Recent clashes between opposition and government supporters in Burundi have many worried that the upcoming elections could destabilize the country. An international human rights organization says that Burundian Police must take action or risk the legitimacy of the poll.
Tensions are high in Burundi after a confrontation between supporters of Burundi's main opposition party, The National Forces of Liberation or FNL, and the ruling party last week.
The incident took place in the northwestern village of Kinama, where the two sides apparently clashed at an FNL event. According to witnesses a grenade was thrown by a member of the ruling party's youth league and despite the presence of police and administrative officials, no effort was made to stop the violence.
The incident is the latest in an increasing number of clashes between Burundi's many political parties during the lead up to the country's national elections.
The violence is often carried out by members of the parties' youth wings, which analysts say are often armed and well organized for the purpose of confrontation. The groups have been growing in recent years, and could be a major destabilizing factor during the elections.
A recent statement released by New York-based Human Rights Watch said that violence committed by the youth groups is rarely investigated and perpetrators are never held accountable.
A researcher for Human Rights Watch in Burundi, Neela Ghoshal, says that if the police don't undertake serious measures to reign in the youth groups, more violence can be expected.

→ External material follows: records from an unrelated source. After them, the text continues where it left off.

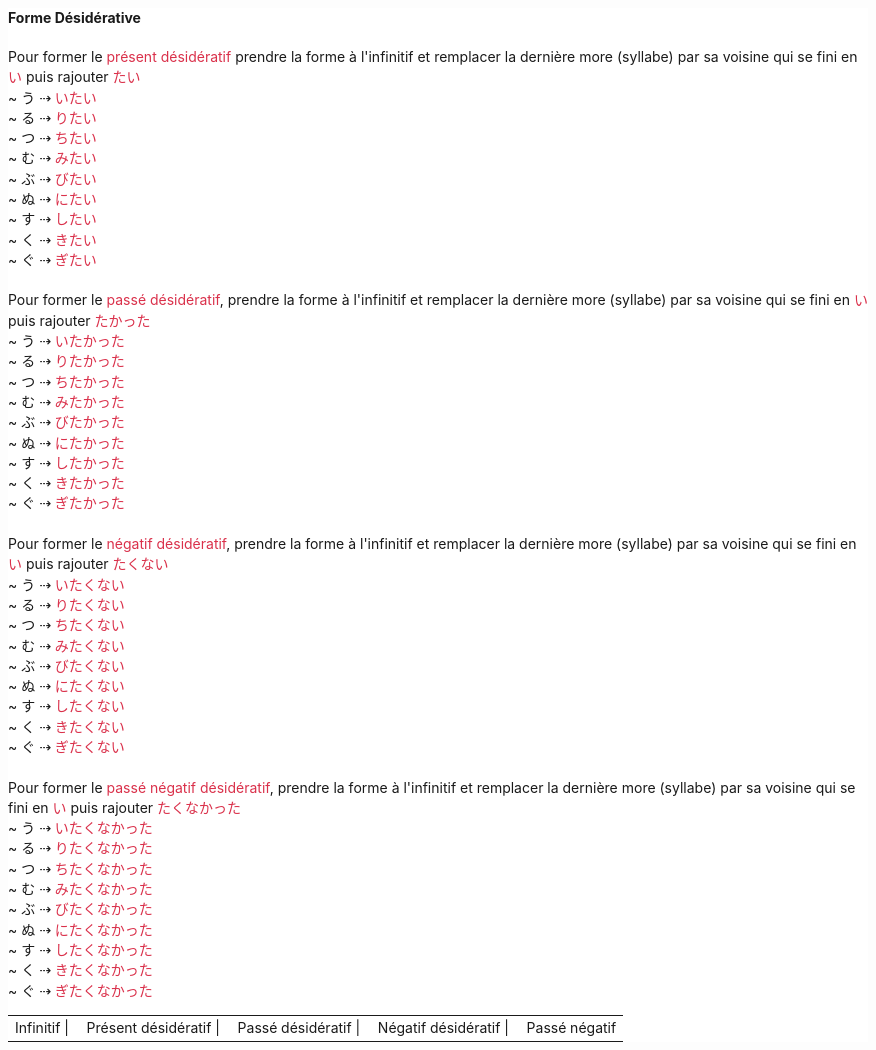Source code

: </p><h4><span>Forme Désidérative</span></h4><p>Pour former le <span style="color: #da314b;">présent désidératif</span> prendre la forme à l'infinitif et remplacer la dernière more (syllabe) par sa voisine qui se fini en <span style="color: #da314b;">い</span> puis rajouter <span color="#da314b" style="color: #da314b;">たい</span><br />~ う ⇢ <span style="color: #da314b;">い<span>たい</span></span><br /><span>~ </span>る ⇢ <span style="color: #da314b;">り<span>たい</span></span><br /><span>~ </span>つ ⇢ <span style="color: #da314b;">ち<span>たい</span></span><br /><span>~ </span>む ⇢ <span style="color: #da314b;">み<span>たい</span></span><br /><span>~ </span>ぶ ⇢ <span style="color: #da314b;">び<span>たい</span></span><br /><span>~ </span>ぬ ⇢ <span style="color: #da314b;">に<span>たい</span></span><br /><span>~ </span>す ⇢ <span style="color: #da314b;">し<span>たい</span></span><br /><span>~ </span>く ⇢ <span style="color: #da314b;">き<span>たい</span></span><br /><span>~ </span>ぐ ⇢ <span style="color: #da314b;">ぎ<span>たい</span></span><br /><br />Pour former le <span style="color: #da314b;">passé <span>désidératif</span></span>, prendre la forme <span>à l'infinitif et remplacer la dernière more (syllabe) par sa voisine qui se fini en </span><span style="color: #da314b;">い</span><span> puis rajouter </span><span color="#da314b" style="color: #da314b;">たかった</span><br /><span>~ う ⇢ </span><span style="color: #da314b;">い<span>たかった</span></span><br /><span>~ る ⇢ </span><span style="color: #da314b;">り<span>たかった</span></span><br /><span>~ つ ⇢ </span><span style="color: #da314b;">ち<span>たかった</span></span><br /><span>~ む ⇢ </span><span style="color: #da314b;">み<span>たかった</span></span><br /><span>~ ぶ ⇢ </span><span style="color: #da314b;">び<span>たかった</span></span><br /><span>~ ぬ ⇢ </span><span style="color: #da314b;">に<span>たかった</span></span><br /><span>~ す ⇢ </span><span style="color: #da314b;">し<span>たかった</span></span><br /><span>~ く ⇢ </span><span style="color: #da314b;">き<span>たかった</span></span><br /><span>~ ぐ ⇢ </span><span style="color: #da314b;">ぎ<span>たかった</span></span><br /><span style="color: #da314b;"><br /></span><span>Pour former le </span><span style="color: #da314b;">négatif <span>désidératif</span></span><span>, prendre la forme </span><span>à l'infinitif et remplacer la dernière more (syllabe) par sa voisine qui se fini en </span><span style="color: #da314b;">い</span><span> puis rajouter </span><span color="#da314b" style="color: #da314b;">たくない</span><br /><span>~ う ⇢ </span><span style="color: #da314b;">い<span>たくない</span></span><br /><span>~ る ⇢ </span><span style="color: #da314b;">り<span>たくない</span></span><br /><span>~ つ ⇢ </span><span style="color: #da314b;">ち<span>たくない</span></span><br /><span>~ む ⇢ </span><span style="color: #da314b;">み<span>たくない</span></span><br /><span>~ ぶ ⇢ </span><span style="color: #da314b;">び<span>たくない</span></span><br /><span>~ ぬ ⇢ </span><span style="color: #da314b;">に<span>たくない</span></span><br /><span>~ す ⇢ </span><span style="color: #da314b;">し<span>たくない</span></span><br /><span>~ く ⇢ </span><span style="color: #da314b;">き<span>たくない</span></span><br /><span>~ ぐ ⇢ </span><span style="color: #da314b;">ぎ<span>たくない</span></span><span style="color: #da314b;"><br /></span><span style="color: #da314b;"><br /></span>Pour former le <span style="color: #da314b;">passé négatif <span>désidératif</span></span>, prendre la forme à l'infinitif et remplacer la dernière more (syllabe) par sa voisine qui se fini en <span style="color: #da314b;"><span style="color: #da314b;">い</span></span> puis rajouter <span style="color: #da314b;"><span>たくなかった</span></span><br /><span>~ う ⇢ </span><span style="color: #da314b;">い<span>たくなかった</span></span><br /><span>~ る ⇢ </span><span style="color: #da314b;">り<span>たくなかった</span></span><br /><span>~ つ ⇢ </span><span style="color: #da314b;">ち<span>たくなかった</span></span><br /><span>~ む ⇢ </span><span style="color: #da314b;">み<span>たくなかった</span></span><br /><span>~ ぶ ⇢ </span><span style="color: #da314b;">び<span>たくなかった</span></span><br /><span>~ ぬ ⇢ </span><span style="color: #da314b;">に<span>たくなかった</span></span><br /><span>~ す ⇢ </span><span style="color: #da314b;">し<span>たくなかった</span></span><br /><span>~ く ⇢ </span><span style="color: #da314b;">き<span>たくなかった</span></span><br /><span>~ ぐ ⇢ </span><span style="color: #da314b;">ぎ<span>たくなかった</span></span></p><table><tbody><tr><td style="text-align: center;">Infinitif&nbsp;|&nbsp;</td><td style="text-align: center;">Présent désidératif&nbsp;|&nbsp;</td><td style="text-align: center;">Passé désidératif&nbsp;|&nbsp;</td><td style="text-align: center;">Négatif désidératif&nbsp;|&nbsp;</td><td style="text-align: center;">Passé négatif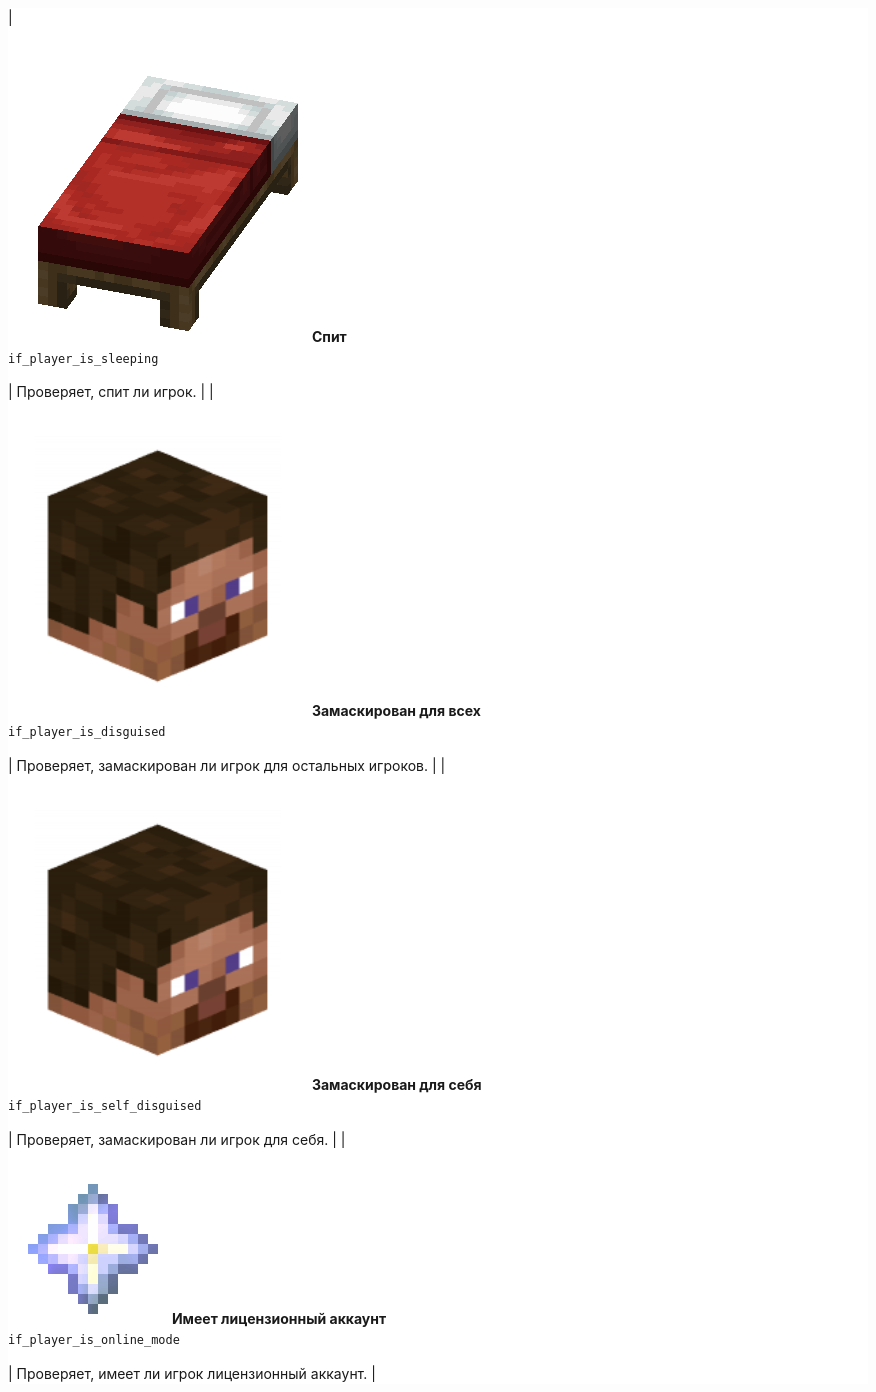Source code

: | <p><img src="../../../.gitbook/assets/red_bed.png" alt="" data-size="line"> <strong>Спит</strong><br><code>if_player_is_sleeping</code></p>                                                   | Проверяет, спит ли игрок.                                           |
| <p><img src="../../../.gitbook/assets/player_head.png" alt="" data-size="line"> <strong>Замаскирован для всех</strong><br><code>if_player_is_disguised</code></p>                             | Проверяет, замаскирован ли игрок для остальных игроков.             |
| <p><img src="../../../.gitbook/assets/player_head.png" alt="" data-size="line"> <strong>Замаскирован для себя</strong><br><code>if_player_is_self_disguised</code></p>                        | Проверяет, замаскирован ли игрок для себя.                          |
| <p><img src="../../../.gitbook/assets/nether_star.gif" alt="" data-size="line"> <strong>Имеет лицензионный аккаунт</strong><br><code>if_player_is_online_mode</code></p>                      | Проверяет, имеет ли игрок лицензионный аккаунт.                     |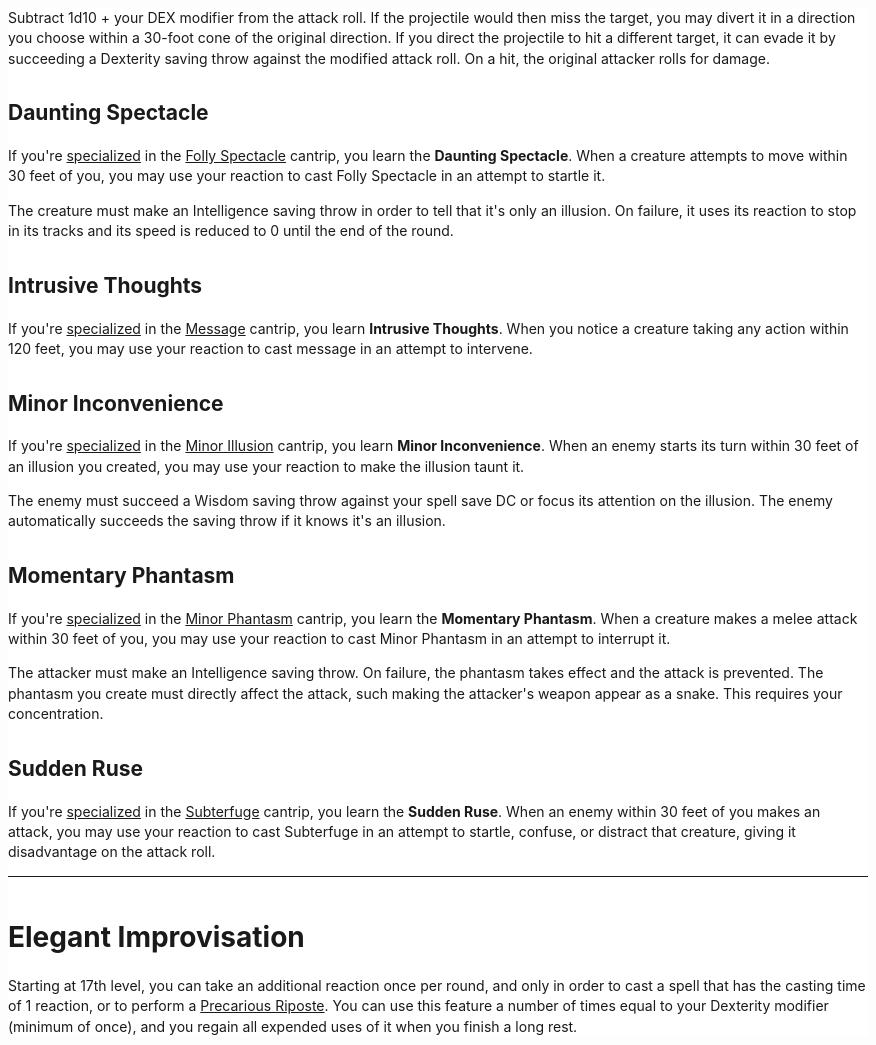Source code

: Subtract 1d10 + your DEX modifier from the attack roll. If the projectile would then miss the target, you may divert it in a direction you choose within a 30-foot cone of the original direction. If you direct the projectile to hit a different target, it can evade it by succeeding a Dexterity saving throw against the modified attack roll. On a hit, the original attacker rolls for damage.

## Daunting Spectacle
If you're [specialized](#mischievous-incantations) in the [Folly Spectacle](/spells/folly-spectacle/) cantrip, you learn the **Daunting Spectacle**. When a creature attempts to move within 30 feet of you, you may use your reaction to cast Folly Spectacle in an attempt to startle it.

The creature must make an Intelligence saving throw in order to tell that it's only an illusion. On failure, it uses its reaction to stop in its tracks and its speed is reduced to 0 until the end of the round.

## Intrusive Thoughts
If you're [specialized](#mischievous-incantations) in the [Message](/spells/message/) cantrip, you learn **Intrusive Thoughts**. When you notice a creature taking any action within 120 feet, you may use your reaction to cast message in an attempt to intervene.

## Minor Inconvenience
If you're [specialized](#mischievous-incantations) in the [Minor Illusion](/spells/minor-illusion/) cantrip, you learn **Minor Inconvenience**. When an enemy starts its turn within 30 feet of an illusion you created, you may use your reaction to make the illusion taunt it.

The enemy must succeed a Wisdom saving throw against your spell save DC or focus its attention on the illusion. The enemy automatically succeeds the saving throw if it knows it's an illusion.

## Momentary Phantasm
If you're [specialized](#mischievous-incantations) in the [Minor Phantasm](/spells/minor-phantasm/) cantrip, you learn the **Momentary Phantasm**. When a creature makes a melee attack within 30 feet of you, you may use your reaction to cast Minor Phantasm in an attempt to interrupt it.

The attacker must make an Intelligence saving throw. On failure, the phantasm takes effect and the attack is prevented. The phantasm you create must directly affect the attack, such making the attacker's weapon appear as a snake. This requires your concentration.

## Sudden Ruse
If you're [specialized](#mischievous-incantations) in the [Subterfuge](/spells/subterfuge/) cantrip, you learn the **Sudden Ruse**. When an enemy within 30 feet of you makes an attack, you may use your reaction to cast Subterfuge in an attempt to startle, confuse, or distract that creature, giving it disadvantage on the attack roll.

---

# Elegant Improvisation
Starting at 17th level, you can take an additional reaction once per round, and only in order to cast a spell that has the casting time of 1 reaction, or to perform a [Precarious Riposte](#precarious-riposte). You can use this feature a number of times equal to your Dexterity modifier (minimum of once), and you regain all expended uses of it when you finish a long rest.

"Our concern is that the authorities aren't doing enough to put an end to this kind of violence and to hold individual perpetrators accountable," said Neela Ghoshal. "If the youth movements from the opposition parties feel that the forces of order aren't there to protect them, they are going to take security into their own hands. And if the ruling party feel that they can act in impunity, they will also use violence to accomplish political ends."
But many analysts also question the loyalty of the police.
Many policemen are former rebel soldiers who fought the government of Burundi in a civil war which ended in 2005. The war claimed the lives of over 300,000 Burundians and despite its transition to democracy, the country is still fragile.
Many rebel leaders during the war have since formed political parties. The rebel soldiers were integrated into the armed forces of Burundi after the war, but many remain loyal to their political leaders.
The elections will cap a 5 year transition to democracy, initiated by the peace agreements which ended the civil war. Burundians will vote in a series of local and national elections which will run from May to September.
According to Ghoshal, the Government of Burundi must ensure that justice is equitably enforced if the upcoming elections are to maintain credibility. But many analysts fear that the recovering nation will once again be plunged into violence when it heads to the polls.